(Primera parte)

El amor es inventarse un cuento que no existe, una mentira que se defiende hasta el final. En esa autoficción, en nombre del “había una vez”, dejamos el pellejo y la calma. Sólo importa dicho relato imposible mientras ocurre, aunque la posibilidad diarística, como pulsión de registro, nos salve de la desmemoria. Quien ama sale del tiempo oficial, el que se mide con relojes de acero, agua o arena, para entrar en el tiempo del mito, veneno de hadas que transforma en príncipe a la bestia; segundos que se vuelven siglos o meses que transcurren en minutos de sudor, semen, sangre y lágrimas. Conversión de la palabra en fluido y luego en silencio que reinará cuando la burbuja se rompa. Siempre hay un desenlace que la pincha, un principio de realidad con forma de dinero que falta, mensaje que no debió leerse, mentira que se descubre o atención que se distrae en nombre del narcisismo de esta época. Todo villano de esa lógica posible que llamamos amor y nos contamos para dar sentido a la brutalidad de nuestro deseo sexual es el mismo amor inevitable porque si el lenguaje es la casa del ser, el síndrome nombrado es la pareja. La enfermedad se disfraza de vínculo cuando es angustia de muerte, duelo irresoluble, necesidad de aventura negada, ansia de diégesis que va abriendo cajas chinas, es decir, nuevos relatos, amores que se mezclan, líos que se buscan desde la flora del inconsciente para que el opio de la racionalidad funcione.

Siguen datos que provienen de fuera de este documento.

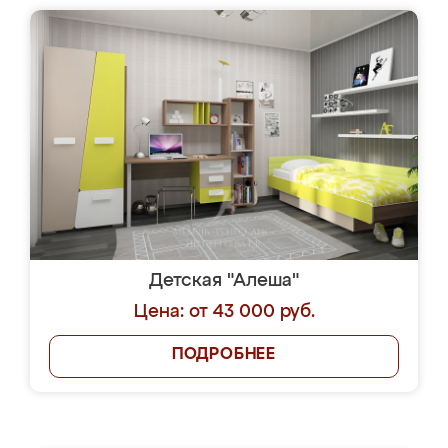
Детская "Алеша"
Цена: от 43 000 руб.
ПОДРОБНЕЕ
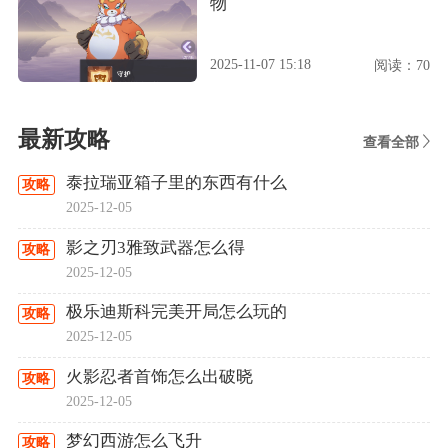
物
2025-11-07 15:18
阅读：70
最新攻略
查看全部
泰拉瑞亚箱子里的东西有什么
攻略
2025-12-05
影之刃3雅致武器怎么得
攻略
2025-12-05
极乐迪斯科完美开局怎么玩的
攻略
2025-12-05
火影忍者首饰怎么出破晓
攻略
2025-12-05
梦幻西游怎么飞升
攻略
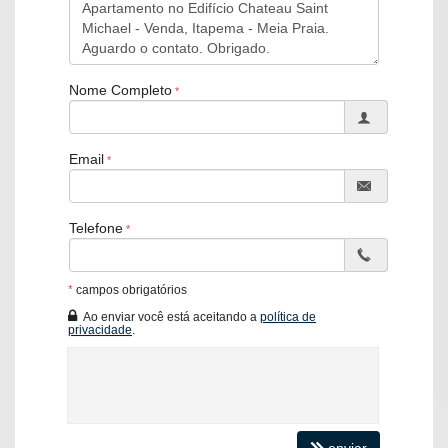
Nome Completo
Email
Telefone
*
campos obrigatórios
Ao enviar você está aceitando a
política de
privacidade
.
enviar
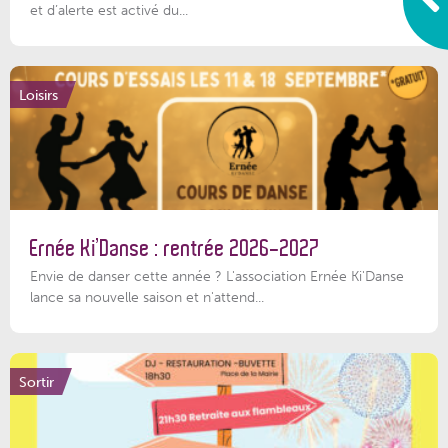
et d’alerte est activé du...
Loisirs
Ernée Ki’Danse : rentrée 2026-2027
Envie de danser cette année ? L'association Ernée Ki'Danse
lance sa nouvelle saison et n'attend...
Sortir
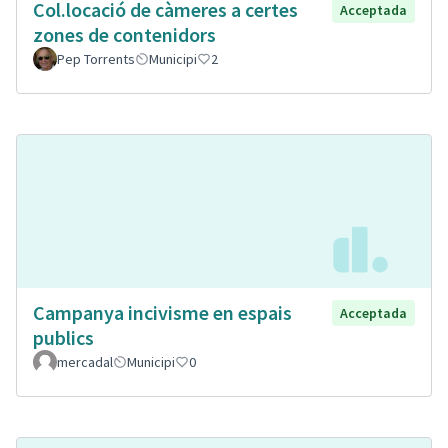
Col.locació de càmeres a certes
Acceptada
zones de contenidors
Pep Torrents
Municipi
2
Campanya incivisme en espais
Acceptada
publics
mercadal
Municipi
0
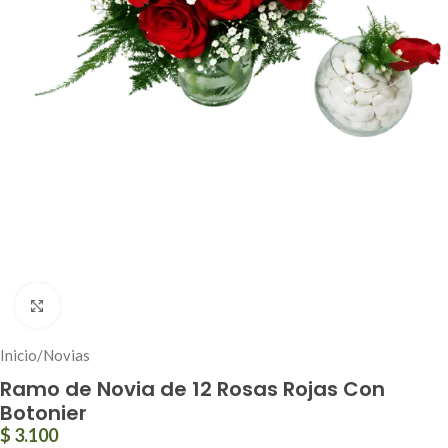
Click to enlarge
Inicio
/
Novias
Ramo de Novia de 12 Rosas Rojas Con
Botonier
$
3.100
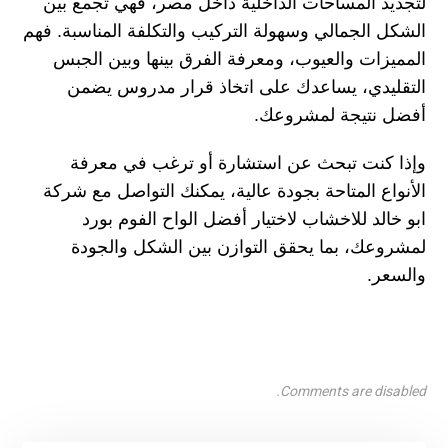
لتجديد المساحات الداخلية داخل مصر، فهي تجمع بين
الشكل الجمالي وسهولة التركيب والتكلفة المناسبة. فهم
المميزات والعيوب، ومعرفة الفرق بينها وبين الجبس
التقليدي، يساعدك على اتخاذ قرار مدروس يضمن
أفضل نتيجة لمشروعك.
وإذا كنت تبحث عن استشارة أو ترغب في معرفة
الأنواع المتاحة بجودة عالية، يمكنك التواصل مع شركة
ابو خالد للاخشاب لاختيار أفضل الواح الفوم بورد
لمشروعك، بما يحقق التوازن بين الشكل والجودة
والسعر.
Comments are disabled.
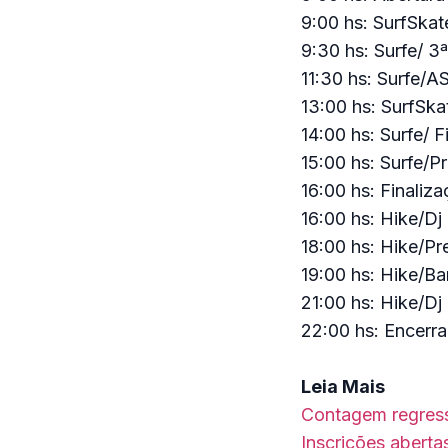
9:00 hs: SurfSka
9:30 hs: Surfe/ 3
11:30 hs: Surfe/A
13:00 hs: SurfSk
14:00 hs: Surfe/ 
15:00 hs: Surfe/
16:00 hs: Finaliz
16:00 hs: Hike/Dj
18:00 hs: Hike/Pr
19:00 hs: Hike/B
21:00 hs: Hike/Dj
22:00 hs: Encerr
Leia Mais
Contagem regress
Inscrições aberta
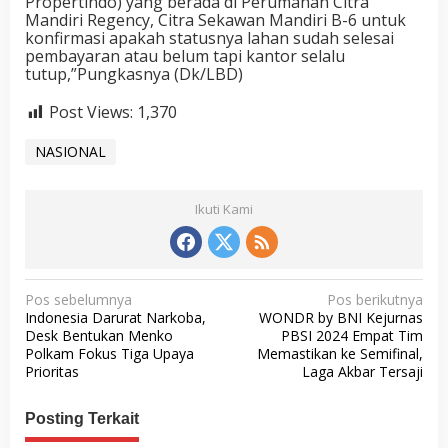
Propertindo) yang berada di Perumahan Citra
Mandiri Regency, Citra Sekawan Mandiri B-6 untuk
konfirmasi apakah statusnya lahan sudah selesai
pembayaran atau belum tapi kantor selalu
tutup,”Pungkasnya (Dk/LBD)
Post Views:
1,370
NASIONAL
Ikuti Kami
N
Pos sebelumnya
Pos berikutnya
Indonesia Darurat Narkoba,
WONDR by BNI Kejurnas
a
Desk Bentukan Menko
PBSI 2024 Empat Tim
v
Polkam Fokus Tiga Upaya
Memastikan ke Semifinal,
Prioritas
Laga Akbar Tersaji
i
g
Posting Terkait
a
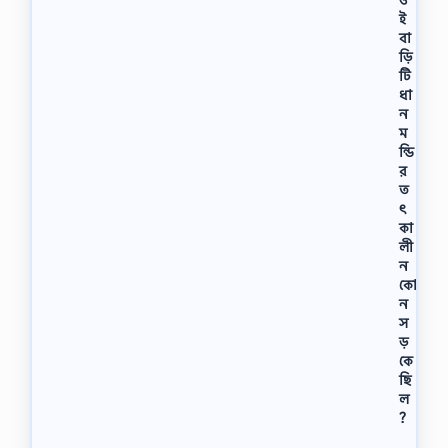
ই
বা
ড়ি
টি
ধা
ন
ম
ন্ডি
র
ত
ৎ
কা
লী
ন
কো
ন
স
ড়
কে
ছি
ল
?
১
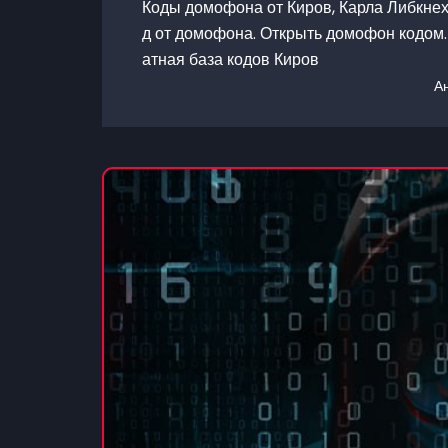
Коды домофона от Киров, Карла Либкнехт
д от домофона. Открыть домофон кодом. 
атная база кодов Киров
А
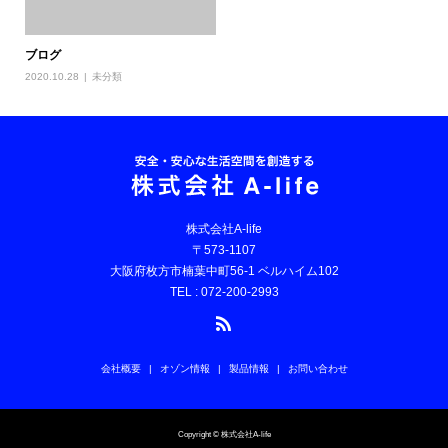
ブログ
2020.10.28
未分類
株式会社A-life
〒573-1107
大阪府枚方市楠葉中町56-1 ベルハイム102
TEL : 072-200-2993
会社概要
オゾン情報
製品情報
お問い合わせ
Copyright © 株式会社A-life
お問い合わせ
電話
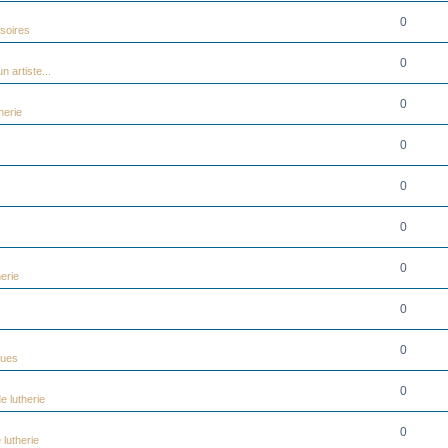
0
soires
0
n artiste...
0
herie
0
0
0
0
erie
0
0
ques
0
e lutherie
0
 lutherie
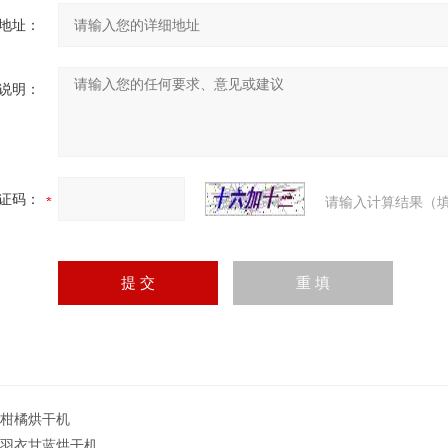
地址：
说明：
证码：
请输入计算结果（填
T柑橘烘干机
T羽衣甘蓝烘干机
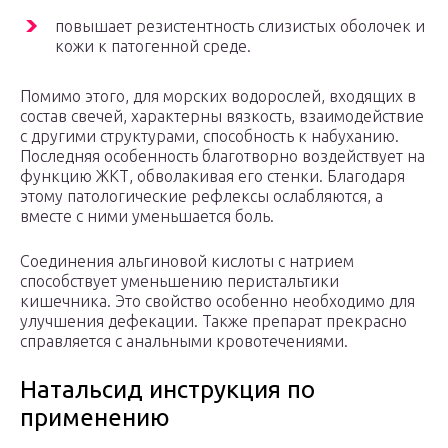
повышает резистентность слизистых оболочек и
кожи к патогенной среде.
Помимо этого, для морских водорослей, входящих в
состав свечей, характерны вязкость, взаимодействие
с другими структурами, способность к набуханию.
Последняя особенность благотворно воздействует на
функцию ЖКТ, обволакивая его стенки. Благодаря
этому патологические рефлексы ослабляются, а
вместе с ними уменьшается боль.
Соединения альгиновой кислоты с натрием
способствует уменьшению перистальтики
кишечника. Это свойство особенно необходимо для
улучшения дефекации. Также препарат прекрасно
справляется с анальными кровотечениями.
Натальсид инструкция по
применению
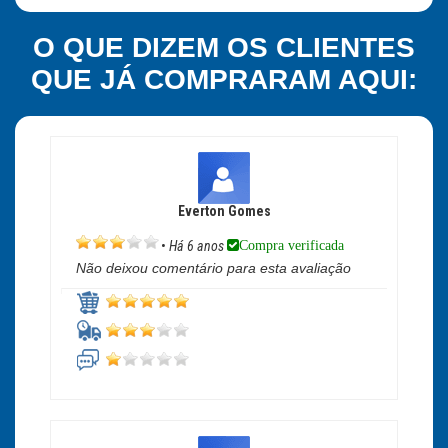
O QUE DIZEM OS CLIENTES
QUE JÁ COMPRARAM AQUI:
Everton Gomes
Compra verificada
•
Há 6 anos
Não deixou comentário para esta avaliação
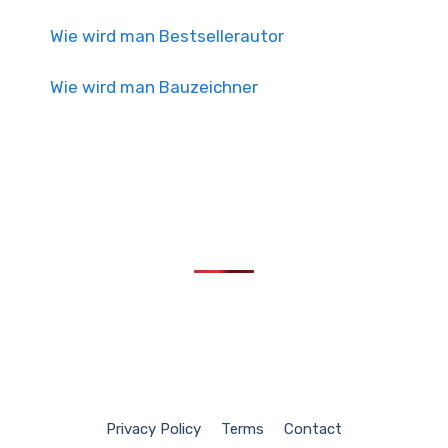
Wie wird man Bestsellerautor
Wie wird man Bauzeichner
Privacy Policy
Terms
Contact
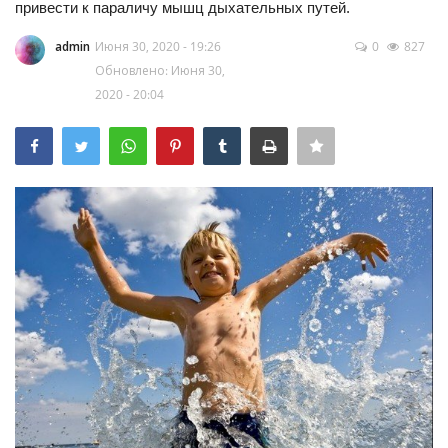
привести к параличу мышц дыхательных путей.
Семья
admin
Июня 30, 2020 - 19:26
0
827
Обновлено: Июня 30,
2020 - 20:04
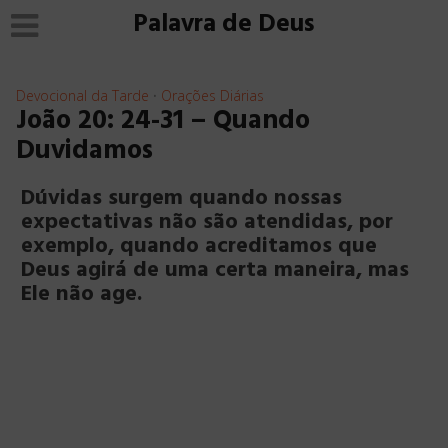
Palavra de Deus
Devocional da Tarde
Orações Diárias
•
João 20: 24-31 – Quando
Duvidamos
Dúvidas surgem quando nossas
expectativas não são atendidas, por
exemplo, quando acreditamos que
Deus agirá de uma certa maneira, mas
Ele não age.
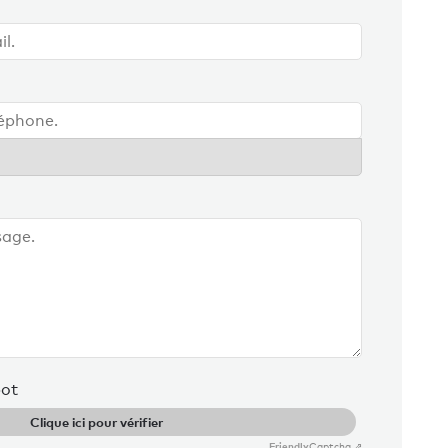
bot
Clique ici pour vérifier
Friendly
Captcha ⇗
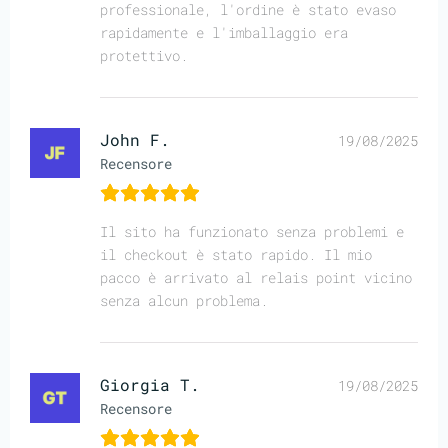
professionale, l'ordine è stato evaso
rapidamente e l'imballaggio era
protettivo.
John F.
19/08/2025
Recensore
Il sito ha funzionato senza problemi e
il checkout è stato rapido. Il mio
pacco è arrivato al relais point vicino
senza alcun problema.
Giorgia T.
19/08/2025
Recensore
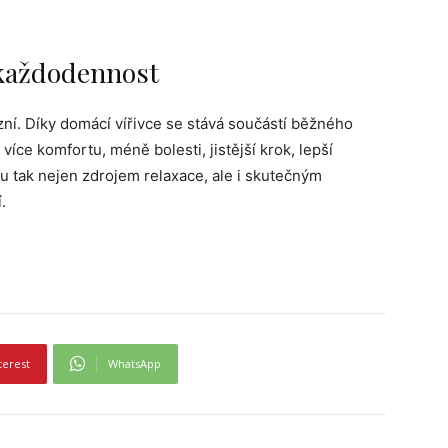
 každodennost
zní. Díky domácí vířivce se stává součástí běžného
více komfortu, méně bolesti, jistější krok, lepší
ou tak nejen zdrojem relaxace, ale i skutečným
.
terest
WhatsApp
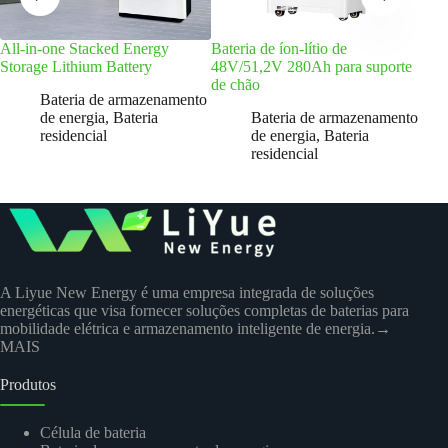
All-in-one Stacked Energy
Bateria de íon-lítio de
Bate
Storage Lithium Battery
48V/51,2V 280Ah para suporte
de a
de chão
arm
Bateria de armazenamento
de energia
,
Bateria
Bateria de armazenamento
residencial
de energia
,
Bateria
residencial
A Liyue New Energy é uma empresa integrada de soluções
energéticas que visa fornecer soluções completas de baterias para
mobilidade elétrica e armazenamento inteligente de energia.
→
MAIS
Produtos
Célula de bateria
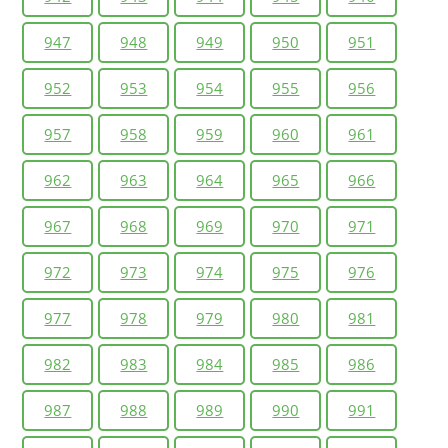
947
948
949
950
951
952
953
954
955
956
957
958
959
960
961
962
963
964
965
966
967
968
969
970
971
972
973
974
975
976
977
978
979
980
981
982
983
984
985
986
987
988
989
990
991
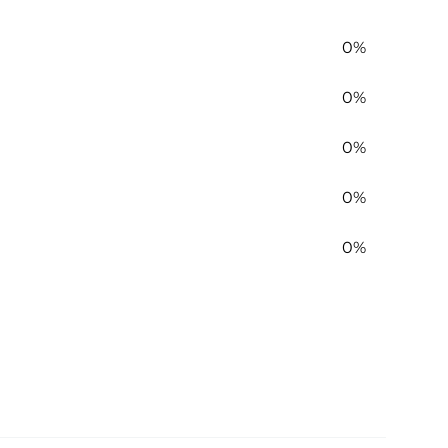
0%
0%
0%
0%
0%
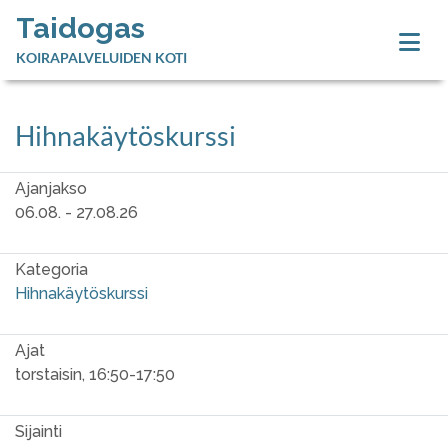
Taidogas
KOIRAPALVELUIDEN KOTI
Hihnakäytöskurssi
Ajanjakso
06.08. - 27.08.26
Kategoria
Hihnakäytöskurssi
Ajat
torstaisin, 16:50-17:50
Sijainti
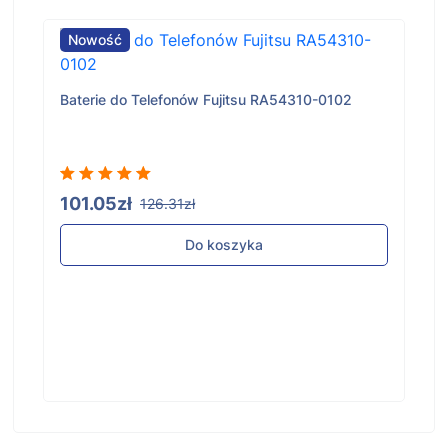
Nowość
Baterie do Telefonów Fujitsu RA54310-0102
101.05zł
126.31zł
Do koszyka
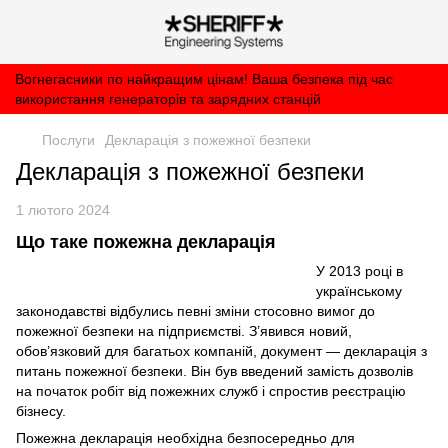
Вогнегасники по найкращим цінам! Ваша безпека під час
використання генераторів та зарядних станцій
Послуги
Декларація з пожежної безпеки
Декларація з пожежної безпеки
1 лютого 2024
Що таке пожежна декларація
У 2013 році в
українському
законодавстві відбулись певні зміни стосовно вимог до
пожежної безпеки на підприємстві. З’явився новий,
обов’язковий для багатьох компаній, документ — декларація з
питань пожежної безпеки. Він був введений замість дозволів
на початок робіт від пожежних служб і спростив реєстрацію
бізнесу.
Пожежна декларація необхідна безпосередньо для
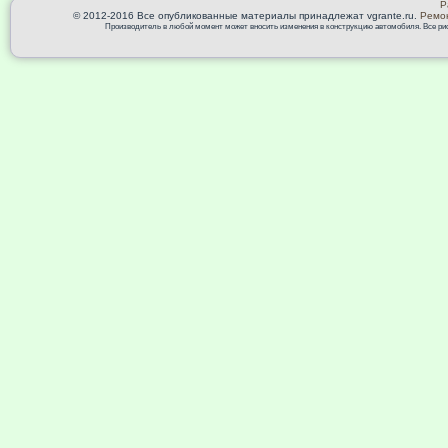
Р
© 2012-2016 Все опубликованные материалы принадлежат vgrante.ru.
Ремон
Производитель в любой момент может вносить изменения в конструкцию автомобиля. Все риск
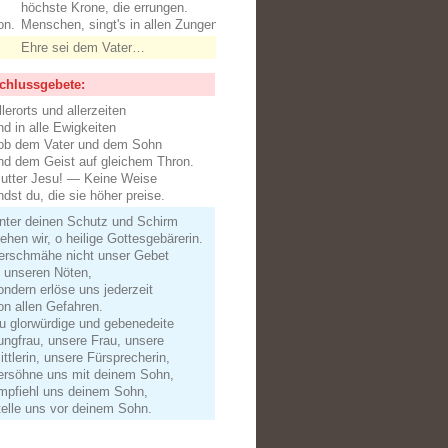
höchste Krone, die errungen.
on.
Menschen, singt's in allen Zungen.
Ehre sei dem Vater…
chlussgebete:
llerorts und allerzeiten
nd in alle Ewigkeiten
ob dem Vater und dem Sohn
nd dem Geist auf gleichem Thron.
utter Jesu! ― Keine Weise
indst du, die sie höher preise.
nter deinen Schutz und Schirm
liehen wir, o heilige Gottesgebärerin.
erschmähe nicht unser Gebet
n unseren Nöten,
ondern erlöse uns jederzeit
on allen Gefahren.
u glorwürdige und gebenedeite
ungfrau, unsere Frau, unsere
ittlerin, unsere Fürsprecherin,
ersöhne uns mit deinem Sohn,
mpfiehl uns deinem Sohn,
telle uns vor deinem Sohn.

Amar es pretender abrir los botones del viento como si el espacio fuera un abrigo donde deseamos guarecernos desnudos, inermes. El que corresponde a esas ganas de morir o perder apostando a la locura sabe que debe ser piadoso, no abusar de la fragilidad del personaje. El amante es un disfraz, una máscara, por eso a veces nos da miedo. Cuando nosotras mismas la llevamos puesta se encarna con el suspiro del orgasmo. De ahí la pérdida de la identidad, la impostación del deseo de sobrevivencia porque insisto, el que ama quiere morir, aunque lo niegue, a pesar de esa ilusión de eternidad mientras la obra de teatro se representa. Sabemos que caerá el telón tarde o temprano y el público se irá a sus casas hablando del argumento. La idea es que no lo olviden, que vuelvan a pagar la entrada cada vez más costosa, pues el tiempo que también mata, no se detiene. Los tejidos se oxidan, las vaginas se resecan, los penes ya no se alzan. No obstante, la verdadera tragedia del amor es no saber que sueña un sueño mientras dormido sufre el trance. “¿Por qué para ser feliz hace falta no saberlo?”, se pregunta el pastor amoroso, Alberto Caeiro, otra máscara ideada por Pessoa. La respuesta no es difícil, si se está en pleno dominio de la conciencia de la felicidad se toca su finitud, tal conciencia es herbicida. No saber que la felicidad irrumpe es condición obligada del dolor que vendrá en la falta, en la desaparición del otro, durante la oscura metamorfosis del amante en fantasma que permanece adentro, que vive hasta que, en realidad, el que amó muere. Buena o mala noticia: nadie se va del todo. Lo más difícil es un exorcismo interrumpido, alguien que no termina de convertirse en recuerdo, de enterrarse en la memoria, de resucitar al tercer día con un hábito, un gesto, un gusto, una manía que queda, una palabra que se aprendió como un hongo, un virus, un maullido o a una manera de asomarse a las ventanas para conversar cuando amanece, cuando el cielo es enigma a cierta hora con “eso” que siempre es nube y, como el amor es ciego, entra en los ojos con su éter.

Todo lo anterior porque en febrero venden corazones para no pensar en la narrativa que nos daña. Los seres humanos creamos ceremonias y efemérides para erotizar lo terrible, la angelada maldición de los amores, la enfermedad, el síndrome como enjambre de mariposas de vapor, ni más ni menos que la erótica de un espejismo, la poética de cada mentira urgente porque al final de la caja de Pandora no sólo sale la esperanza, va unida a la verdad de que ninguna hipnosis amorosa vale el tiempo de su muerte ni el espacio de la pena.